We collected and quantified DNA from the original 12 non-small cell lung cancer (NSCLC) patient FFPE samples and the matched BM samples. The average coverage depth for the tumor cells and normal cells were 194× and 120×, respectively. Detailed clinicopathological information is summarized in Table S1. We identified 1,702 SNVs and 6,131 mutation events in 1,220 genes from 12 paired LC and BM, including the most frequent LC driver gene mutations such as TP53, EGFR, BRCA1, BRCA2, and BRAF. We identified a mean of 3.1 driver gene mutation events per tumor with the dN/dS of 2.13 which is slightly higher than non-metastatic LC samples in TCGA, indicating a significant enrichment for the cancer driver gene mutations. We did not find any difference in the dN/dS ratio between primary tumor (dN/dS =2.20), BM tumor (dN/dS =2.06), and shared mutations between LC and BM (dN/dS =2.25).
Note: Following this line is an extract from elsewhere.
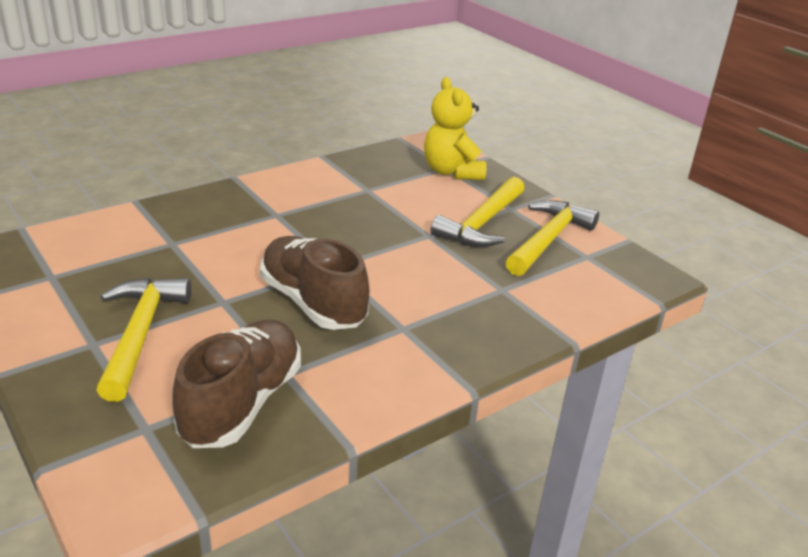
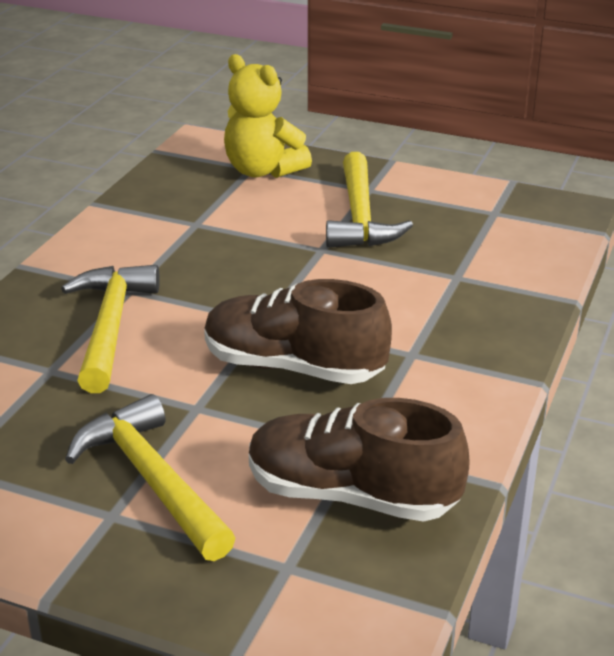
camera: 30 degrees left, 0 degrees up
brown shoe [172,319,301,448] -> brown shoe turned 60 degrees counterclockwise [249,398,470,522]
yellow hammer [506,200,599,276] -> yellow hammer moved to [61,265,160,393]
We identified several LC metastases-associated genes (KMT2C, AHNAK2, PDE4DIP, ANKRD36C, and BAGE2), and the mutations of these genes showed distribution diversity among the LC and BM samples (Figure 1A,B). Mutations of KMT2C were found in 25% of LC samples; however, the mutation frequency in BM was up to 50%, indicating the positive selection of KMT2C mutations during metastasis. According to TCGA dataset AHNAK2 have significant enrichment in LC, with a mutation ratio of 18.8% in LC while 9.98% in pan-cancer (P=7.2×10⁻⁹, Chi-square test). However, the mutation frequency of AHNAK2 in our dataset is as high as 26.9% which is 1.43 times that of the LC population in TCGA dataset (P=0.02, Chi-square test). We also observed all EGFR mutations were shared between LC and BM, suggesting that EGFR mutations are drivers and likely to be an early event before BM.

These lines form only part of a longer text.